"""
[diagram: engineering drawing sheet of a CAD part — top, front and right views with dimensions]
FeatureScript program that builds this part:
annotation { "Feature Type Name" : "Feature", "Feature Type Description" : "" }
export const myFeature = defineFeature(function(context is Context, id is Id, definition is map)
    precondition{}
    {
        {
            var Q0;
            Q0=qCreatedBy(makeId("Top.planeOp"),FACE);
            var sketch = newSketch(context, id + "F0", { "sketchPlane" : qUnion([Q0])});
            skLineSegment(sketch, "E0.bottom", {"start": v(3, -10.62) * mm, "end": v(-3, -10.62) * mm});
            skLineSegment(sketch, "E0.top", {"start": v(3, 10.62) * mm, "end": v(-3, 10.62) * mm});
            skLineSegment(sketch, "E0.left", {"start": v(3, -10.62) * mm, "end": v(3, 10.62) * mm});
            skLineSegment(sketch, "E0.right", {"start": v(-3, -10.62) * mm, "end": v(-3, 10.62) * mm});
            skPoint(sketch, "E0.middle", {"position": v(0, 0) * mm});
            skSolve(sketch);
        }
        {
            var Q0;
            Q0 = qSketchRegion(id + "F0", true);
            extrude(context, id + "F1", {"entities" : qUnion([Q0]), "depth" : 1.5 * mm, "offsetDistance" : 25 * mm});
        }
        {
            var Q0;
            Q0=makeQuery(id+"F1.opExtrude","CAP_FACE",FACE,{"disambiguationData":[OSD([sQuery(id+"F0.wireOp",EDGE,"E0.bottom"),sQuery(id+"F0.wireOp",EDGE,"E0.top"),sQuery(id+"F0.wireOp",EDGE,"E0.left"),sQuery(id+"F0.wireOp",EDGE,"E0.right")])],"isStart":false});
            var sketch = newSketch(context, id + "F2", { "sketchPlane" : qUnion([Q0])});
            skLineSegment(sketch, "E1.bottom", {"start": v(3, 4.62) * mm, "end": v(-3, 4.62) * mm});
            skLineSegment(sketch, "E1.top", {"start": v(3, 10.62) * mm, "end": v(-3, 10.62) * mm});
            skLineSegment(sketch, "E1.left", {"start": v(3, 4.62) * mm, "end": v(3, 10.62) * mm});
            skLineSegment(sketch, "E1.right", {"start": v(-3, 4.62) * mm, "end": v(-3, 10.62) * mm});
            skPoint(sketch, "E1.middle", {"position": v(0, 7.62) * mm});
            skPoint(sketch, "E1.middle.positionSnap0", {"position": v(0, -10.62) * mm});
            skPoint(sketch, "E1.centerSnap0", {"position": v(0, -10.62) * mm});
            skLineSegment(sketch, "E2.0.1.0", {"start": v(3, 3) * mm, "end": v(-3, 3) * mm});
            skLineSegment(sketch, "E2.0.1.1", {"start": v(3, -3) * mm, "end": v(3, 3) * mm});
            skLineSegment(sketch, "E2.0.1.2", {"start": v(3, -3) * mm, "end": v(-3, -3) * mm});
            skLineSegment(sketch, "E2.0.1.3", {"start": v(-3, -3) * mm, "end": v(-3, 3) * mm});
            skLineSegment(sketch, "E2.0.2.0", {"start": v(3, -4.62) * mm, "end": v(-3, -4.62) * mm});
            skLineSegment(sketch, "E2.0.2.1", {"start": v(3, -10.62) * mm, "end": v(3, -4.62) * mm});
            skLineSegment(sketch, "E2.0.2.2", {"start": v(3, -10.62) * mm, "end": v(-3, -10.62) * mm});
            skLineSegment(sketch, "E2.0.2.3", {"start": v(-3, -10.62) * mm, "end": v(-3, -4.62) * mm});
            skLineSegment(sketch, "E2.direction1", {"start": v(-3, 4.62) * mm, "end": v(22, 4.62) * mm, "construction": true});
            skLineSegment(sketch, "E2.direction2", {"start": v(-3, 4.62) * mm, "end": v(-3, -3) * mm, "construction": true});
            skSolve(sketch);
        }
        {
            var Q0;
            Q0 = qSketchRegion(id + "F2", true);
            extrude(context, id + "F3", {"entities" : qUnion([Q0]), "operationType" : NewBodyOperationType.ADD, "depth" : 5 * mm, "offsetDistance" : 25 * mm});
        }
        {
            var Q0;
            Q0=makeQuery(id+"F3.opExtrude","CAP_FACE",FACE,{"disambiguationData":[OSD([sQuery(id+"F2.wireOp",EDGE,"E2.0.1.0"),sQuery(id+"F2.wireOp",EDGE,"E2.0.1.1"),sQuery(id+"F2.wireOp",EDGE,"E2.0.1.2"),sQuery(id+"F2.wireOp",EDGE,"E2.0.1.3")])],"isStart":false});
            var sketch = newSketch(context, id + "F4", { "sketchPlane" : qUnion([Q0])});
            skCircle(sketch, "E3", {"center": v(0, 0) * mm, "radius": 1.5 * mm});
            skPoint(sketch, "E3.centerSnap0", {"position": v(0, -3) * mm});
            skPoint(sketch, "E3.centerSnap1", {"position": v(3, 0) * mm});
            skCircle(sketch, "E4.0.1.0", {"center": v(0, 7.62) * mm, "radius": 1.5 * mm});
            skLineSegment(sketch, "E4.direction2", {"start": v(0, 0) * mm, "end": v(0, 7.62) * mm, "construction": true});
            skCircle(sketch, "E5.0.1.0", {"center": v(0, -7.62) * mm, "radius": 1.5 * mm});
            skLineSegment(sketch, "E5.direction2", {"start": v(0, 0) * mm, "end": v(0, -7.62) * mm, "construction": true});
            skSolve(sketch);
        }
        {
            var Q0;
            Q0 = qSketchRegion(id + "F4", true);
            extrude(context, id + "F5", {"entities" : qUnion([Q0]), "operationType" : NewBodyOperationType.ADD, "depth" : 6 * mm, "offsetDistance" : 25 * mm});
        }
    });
"""
__Brief__
Pull out every line above that contains the string "NewBodyOperationType". Case counts.

__Answer to the exercise__
            extrude(context, id + "F3", {"entities" : qUnion([Q0]), "operationType" : NewBodyOperationType.ADD, "depth" : 5 * mm, "offsetDistance" : 25 * mm});
            extrude(context, id + "F5", {"entities" : qUnion([Q0]), "operationType" : NewBodyOperationType.ADD, "depth" : 6 * mm, "offsetDistance" : 25 * mm});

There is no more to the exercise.